TDG (TransDigm Group Inc.) will trigger an objective short entry on a break below 686 (or solid daily close below*), which will be failure of the recent breakout above the key 687ish resistance following the recent divergent high & trendline breakdown. Daily chart below.
*The optional “solid daily close” below 686 would be a more conservative entry that would help minimize the chances of shorting a whipsaw dip below 686, should the stock recover back above that key level & rally from there. Additionally, we’re likely to see increased volatility in the stock market leading up to & after next Wednesday’s FOMC rate decision. While the potential advantage of waiting for a solid daily close below support is to minimize the chances of shorting a whipsaw, the downside is the potential to short at a much less favorable (lower) price, should the stock continue to fall sharply after the breakout fails.
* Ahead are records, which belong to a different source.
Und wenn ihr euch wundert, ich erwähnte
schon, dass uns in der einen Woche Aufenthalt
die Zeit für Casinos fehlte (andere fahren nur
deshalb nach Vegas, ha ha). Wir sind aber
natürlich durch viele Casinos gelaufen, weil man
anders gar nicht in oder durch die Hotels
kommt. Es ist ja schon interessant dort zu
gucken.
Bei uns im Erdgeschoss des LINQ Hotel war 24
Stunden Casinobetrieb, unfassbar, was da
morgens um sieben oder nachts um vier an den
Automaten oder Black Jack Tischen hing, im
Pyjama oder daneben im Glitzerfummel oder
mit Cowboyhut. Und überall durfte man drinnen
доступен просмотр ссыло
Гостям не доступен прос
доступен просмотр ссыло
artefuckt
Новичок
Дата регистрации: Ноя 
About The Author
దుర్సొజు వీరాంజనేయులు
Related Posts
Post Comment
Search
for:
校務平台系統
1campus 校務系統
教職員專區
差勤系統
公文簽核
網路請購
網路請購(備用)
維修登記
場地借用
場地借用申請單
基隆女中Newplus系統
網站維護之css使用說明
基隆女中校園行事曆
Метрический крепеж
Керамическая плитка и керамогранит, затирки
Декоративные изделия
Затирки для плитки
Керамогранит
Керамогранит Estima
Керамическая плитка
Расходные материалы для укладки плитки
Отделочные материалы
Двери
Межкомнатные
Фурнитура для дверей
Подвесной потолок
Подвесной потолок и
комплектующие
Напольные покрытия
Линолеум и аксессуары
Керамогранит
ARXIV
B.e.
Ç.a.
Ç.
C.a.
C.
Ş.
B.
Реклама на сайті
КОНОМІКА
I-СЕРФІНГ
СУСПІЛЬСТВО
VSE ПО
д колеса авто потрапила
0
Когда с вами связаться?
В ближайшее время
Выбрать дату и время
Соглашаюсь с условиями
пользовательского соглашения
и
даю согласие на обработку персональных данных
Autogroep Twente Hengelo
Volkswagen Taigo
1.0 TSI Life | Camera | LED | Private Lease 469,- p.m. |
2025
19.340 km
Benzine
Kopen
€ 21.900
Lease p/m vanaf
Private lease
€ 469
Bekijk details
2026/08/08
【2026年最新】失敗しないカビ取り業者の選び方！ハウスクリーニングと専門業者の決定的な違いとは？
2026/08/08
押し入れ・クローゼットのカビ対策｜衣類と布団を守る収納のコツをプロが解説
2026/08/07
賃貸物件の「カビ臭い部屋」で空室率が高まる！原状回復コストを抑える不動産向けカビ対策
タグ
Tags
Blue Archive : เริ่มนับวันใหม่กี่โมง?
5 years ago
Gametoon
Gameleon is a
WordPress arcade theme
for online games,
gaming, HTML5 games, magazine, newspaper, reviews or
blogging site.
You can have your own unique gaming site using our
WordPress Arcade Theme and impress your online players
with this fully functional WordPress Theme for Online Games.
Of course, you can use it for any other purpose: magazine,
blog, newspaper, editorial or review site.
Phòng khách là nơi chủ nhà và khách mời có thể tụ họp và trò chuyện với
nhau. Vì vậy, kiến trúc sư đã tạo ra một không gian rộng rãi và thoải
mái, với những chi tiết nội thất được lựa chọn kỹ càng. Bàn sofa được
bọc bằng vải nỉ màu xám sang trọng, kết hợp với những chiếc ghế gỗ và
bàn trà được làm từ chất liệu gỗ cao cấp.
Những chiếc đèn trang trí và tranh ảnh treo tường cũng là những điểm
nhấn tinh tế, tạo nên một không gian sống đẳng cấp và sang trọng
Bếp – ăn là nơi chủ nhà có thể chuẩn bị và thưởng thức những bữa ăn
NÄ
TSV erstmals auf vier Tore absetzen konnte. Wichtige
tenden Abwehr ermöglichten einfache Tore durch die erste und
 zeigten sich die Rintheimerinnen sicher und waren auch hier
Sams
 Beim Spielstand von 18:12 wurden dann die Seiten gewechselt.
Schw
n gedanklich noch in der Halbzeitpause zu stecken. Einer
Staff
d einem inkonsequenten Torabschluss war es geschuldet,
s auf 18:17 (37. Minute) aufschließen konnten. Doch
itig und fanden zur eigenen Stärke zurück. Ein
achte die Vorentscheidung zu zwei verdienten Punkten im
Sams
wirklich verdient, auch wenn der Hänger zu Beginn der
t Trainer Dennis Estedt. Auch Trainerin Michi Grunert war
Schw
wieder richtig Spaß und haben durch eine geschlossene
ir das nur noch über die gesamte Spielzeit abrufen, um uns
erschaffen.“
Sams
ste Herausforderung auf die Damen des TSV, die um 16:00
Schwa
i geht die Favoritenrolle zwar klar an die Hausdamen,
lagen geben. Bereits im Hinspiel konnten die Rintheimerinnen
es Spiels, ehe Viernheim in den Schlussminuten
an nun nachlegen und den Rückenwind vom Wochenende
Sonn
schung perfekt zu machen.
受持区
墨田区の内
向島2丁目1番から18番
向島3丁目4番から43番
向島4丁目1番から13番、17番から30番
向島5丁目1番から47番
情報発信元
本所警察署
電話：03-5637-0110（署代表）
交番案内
Personally, I remain bearish on the industrials sector (to which TDG belongs, as a component of XLI) & plan to ride out any whipsaw should this trade setup trigger an entry on a break below 686, with a stop around the 745ish level as that would still provide an attractive R/R based on the downside (profit) potential & likelihood of this trade ultimately panning out, IMO. I also just covered my CAT short at T3 today with the intention of re-entering on either a bounce or a solid break below 210, depending on how the charts of the broad market, XLI, & CAT (also a component of XLI) look at the time.